Haven't you guys ever read "The Attention Economy", published by HBS?

  Tim O'Reilly [12.12.05 06:52 PM]

The point wasn't that it was news, it was that it was a great quote, and one that's appropriate for the theme of etech!

Sorry for "consuming" your attention with information that wasn't news to you. (Was it Claude Shannon who said that data is news only when it's new.)

  Forget It [12.13.05 10:48 AM]

Attention derives from perception.

Perception can multi-task.
The trick is to present information via
perceptual pathways that promote multi-tasking.
Human factors is all about that.
Web 2.0 should study HCI and visual perception
if it wants to communicate in subliminal ways.

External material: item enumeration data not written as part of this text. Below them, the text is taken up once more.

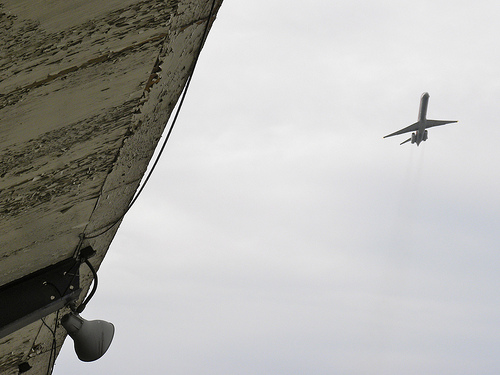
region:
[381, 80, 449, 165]
plane in flight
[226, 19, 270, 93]
white clouds against blue sky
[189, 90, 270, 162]
white clouds against blue sky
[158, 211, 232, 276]
white clouds against blue sky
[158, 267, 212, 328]
white clouds against blue sky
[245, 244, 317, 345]
white clouds against blue sky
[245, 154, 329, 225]
white clouds against blue sky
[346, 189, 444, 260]
white clouds against blue sky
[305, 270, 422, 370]
white clouds against blue sky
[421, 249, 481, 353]
white clouds against blue sky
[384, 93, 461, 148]
The plane flying vertically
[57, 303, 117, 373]
The gray lighting on the wall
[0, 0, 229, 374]
The old gray paint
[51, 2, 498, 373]
The gray open sky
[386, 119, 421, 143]
The gray wing on the left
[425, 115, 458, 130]
The gray wing on the right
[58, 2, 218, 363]
The black cable on the wall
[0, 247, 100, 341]
The dark roofing bar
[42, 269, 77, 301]
The bar with four holes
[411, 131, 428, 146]
The rear plane engines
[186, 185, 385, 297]
Sky is white color.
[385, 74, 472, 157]
Plane is flying in air.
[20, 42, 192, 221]
part of boat is seen in let side.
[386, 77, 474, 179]
plane is white color.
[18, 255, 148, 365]
light is attached to the boat.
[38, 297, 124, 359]
Light is white color.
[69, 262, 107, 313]
Wire is black color.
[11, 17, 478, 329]
Day time picture.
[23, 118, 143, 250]
Boat is grey color.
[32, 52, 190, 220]
boat is made of wood.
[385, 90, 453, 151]
The jet is in the air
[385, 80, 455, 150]
The jet is white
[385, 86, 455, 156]
The jet is flying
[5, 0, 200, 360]
Post attached to the wall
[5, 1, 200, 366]
The paint is peeling off the wall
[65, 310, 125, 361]
The wall is tall and white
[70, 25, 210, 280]
The wire is black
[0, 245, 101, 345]
The post is black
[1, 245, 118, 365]
The light is attached to the post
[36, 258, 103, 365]
Multiple wires attached to the light and post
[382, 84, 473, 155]
airplane in flight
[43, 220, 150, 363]
light and power supply under ledge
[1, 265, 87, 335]
metal beam under roof ledge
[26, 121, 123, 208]
chipped and pealing paint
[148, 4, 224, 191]
edge of a roof with wire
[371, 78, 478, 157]
a comercial aircraft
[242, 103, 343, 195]
a clear sky with no clouds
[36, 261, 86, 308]
four holes drilled into metal beam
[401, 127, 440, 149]
airplane jet engines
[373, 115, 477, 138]
wings of an airplane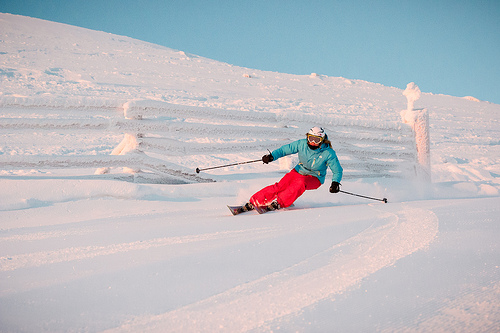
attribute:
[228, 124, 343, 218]
skiier — turning left, inclined, bent, leaning left, skiing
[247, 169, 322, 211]
pants — red, bright pink, pink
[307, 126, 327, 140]
helmet — white, blue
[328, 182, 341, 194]
glove — black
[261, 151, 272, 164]
glove — black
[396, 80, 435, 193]
pole — snow covered, ornate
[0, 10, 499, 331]
ground — snow covered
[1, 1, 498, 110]
sky — blue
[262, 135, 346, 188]
jacket — blue, aqua blue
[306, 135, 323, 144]
goggles — orange, white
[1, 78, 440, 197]
fence — white, snow covered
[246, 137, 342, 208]
snowsuit — blue, red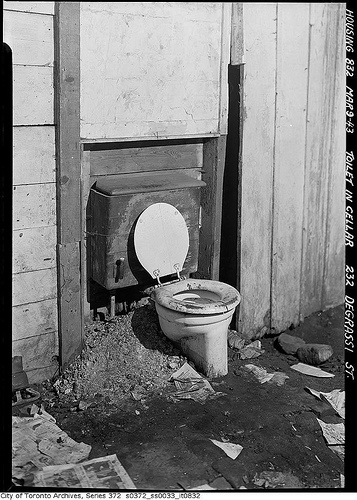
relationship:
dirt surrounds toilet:
[46, 304, 215, 400] [91, 164, 241, 379]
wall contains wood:
[248, 8, 342, 312] [240, 4, 342, 174]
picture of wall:
[6, 10, 342, 483] [248, 8, 342, 312]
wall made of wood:
[248, 8, 342, 312] [240, 4, 342, 174]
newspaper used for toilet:
[15, 413, 141, 488] [91, 164, 241, 379]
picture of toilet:
[6, 10, 342, 483] [91, 164, 241, 379]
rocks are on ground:
[51, 357, 199, 422] [16, 390, 346, 485]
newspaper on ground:
[15, 413, 141, 488] [16, 390, 346, 485]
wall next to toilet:
[248, 8, 342, 312] [91, 164, 241, 379]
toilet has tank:
[91, 164, 241, 379] [91, 177, 199, 288]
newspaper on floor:
[15, 413, 141, 488] [16, 390, 346, 485]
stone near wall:
[276, 326, 334, 368] [248, 8, 342, 312]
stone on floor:
[276, 326, 334, 368] [16, 390, 346, 485]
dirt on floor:
[46, 304, 215, 400] [16, 390, 346, 485]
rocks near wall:
[51, 357, 199, 422] [248, 8, 342, 312]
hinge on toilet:
[150, 264, 184, 284] [91, 164, 241, 379]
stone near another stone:
[276, 326, 334, 368] [277, 330, 302, 355]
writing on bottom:
[5, 491, 208, 498] [10, 479, 353, 497]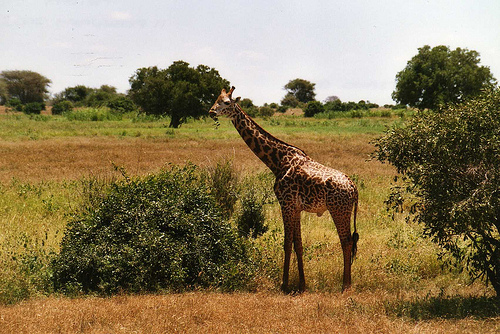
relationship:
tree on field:
[126, 59, 229, 131] [18, 110, 241, 159]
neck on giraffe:
[227, 104, 286, 175] [208, 85, 358, 292]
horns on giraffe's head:
[216, 83, 237, 100] [200, 83, 241, 123]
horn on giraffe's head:
[228, 85, 235, 95] [208, 86, 243, 119]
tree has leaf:
[126, 59, 231, 131] [149, 76, 166, 85]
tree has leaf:
[126, 59, 231, 131] [181, 90, 196, 102]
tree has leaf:
[126, 59, 231, 131] [173, 75, 190, 85]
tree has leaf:
[126, 59, 231, 131] [145, 100, 160, 115]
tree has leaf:
[126, 59, 231, 131] [176, 63, 184, 72]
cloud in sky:
[105, 6, 142, 28] [2, 3, 499, 109]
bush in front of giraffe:
[81, 171, 216, 292] [215, 73, 432, 304]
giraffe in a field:
[208, 85, 358, 292] [6, 102, 496, 332]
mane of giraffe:
[247, 112, 309, 154] [195, 81, 392, 301]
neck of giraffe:
[232, 105, 283, 175] [208, 85, 358, 292]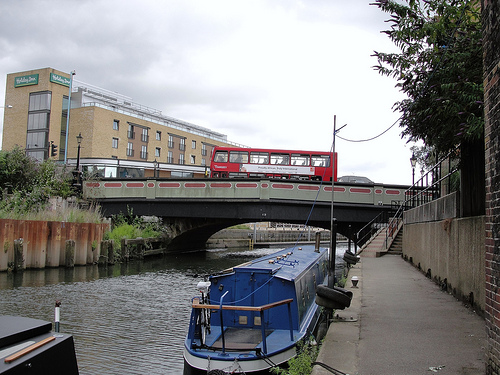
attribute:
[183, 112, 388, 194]
bus — double decker, red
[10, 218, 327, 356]
river — small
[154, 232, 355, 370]
boat — blue, ferry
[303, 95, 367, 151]
light — street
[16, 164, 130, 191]
bush — overgrown, grassy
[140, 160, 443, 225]
bridge — painted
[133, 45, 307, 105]
sky — gray, cloudy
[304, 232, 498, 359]
street — concrete, cement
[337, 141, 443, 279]
staircase — leading, concrete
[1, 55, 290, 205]
inn — holiday, tan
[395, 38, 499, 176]
tree — green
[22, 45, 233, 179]
building — tan, large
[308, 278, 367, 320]
tires — old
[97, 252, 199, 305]
water — ripply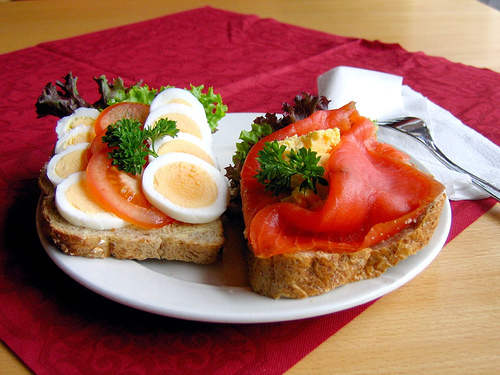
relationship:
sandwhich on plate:
[54, 87, 216, 250] [68, 69, 441, 321]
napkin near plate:
[334, 66, 486, 168] [68, 69, 441, 321]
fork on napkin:
[398, 121, 479, 182] [334, 66, 486, 168]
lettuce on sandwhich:
[195, 86, 228, 122] [54, 87, 216, 250]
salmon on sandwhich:
[253, 123, 403, 231] [54, 87, 216, 250]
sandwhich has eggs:
[54, 87, 216, 250] [282, 134, 369, 157]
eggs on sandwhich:
[282, 134, 369, 157] [54, 87, 216, 250]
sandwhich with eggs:
[54, 87, 216, 250] [282, 134, 369, 157]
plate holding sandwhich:
[68, 69, 441, 321] [54, 87, 216, 250]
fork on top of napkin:
[398, 121, 479, 182] [334, 66, 486, 168]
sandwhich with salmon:
[54, 87, 216, 250] [253, 123, 403, 231]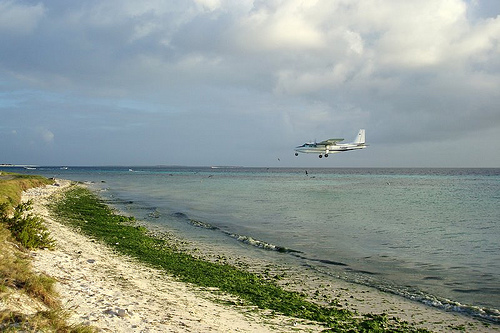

  lopolis [12.13.05 11:25 AM]

Perception may be able to multitask (ie. I can hear, see and smell three different things at once), but that doesn't mean that attention can.

43 Folders on the myth of multitasking:
http://www.43folders.com/2005/10/20/43f-podcast-the-myth-of-multi-tasking/

What this wealth of information is really doing, is making us all better at (or tired of?) quickly redirecting our attention between many things. This is exactly what the above quote says.

Now subliminal computing... That'll be nice. But maybe not until Web 3.0

  Daniel [12.14.05 06:46 AM]

This week's O'Reilly Podcast Distributing the Future is called Attention Span and includes an excerpt from Linda Stone's Supernova 2005 address on Continuous Partial Attention called Your Attention Please. She is scheduled to present a keynote on Attention at ETech.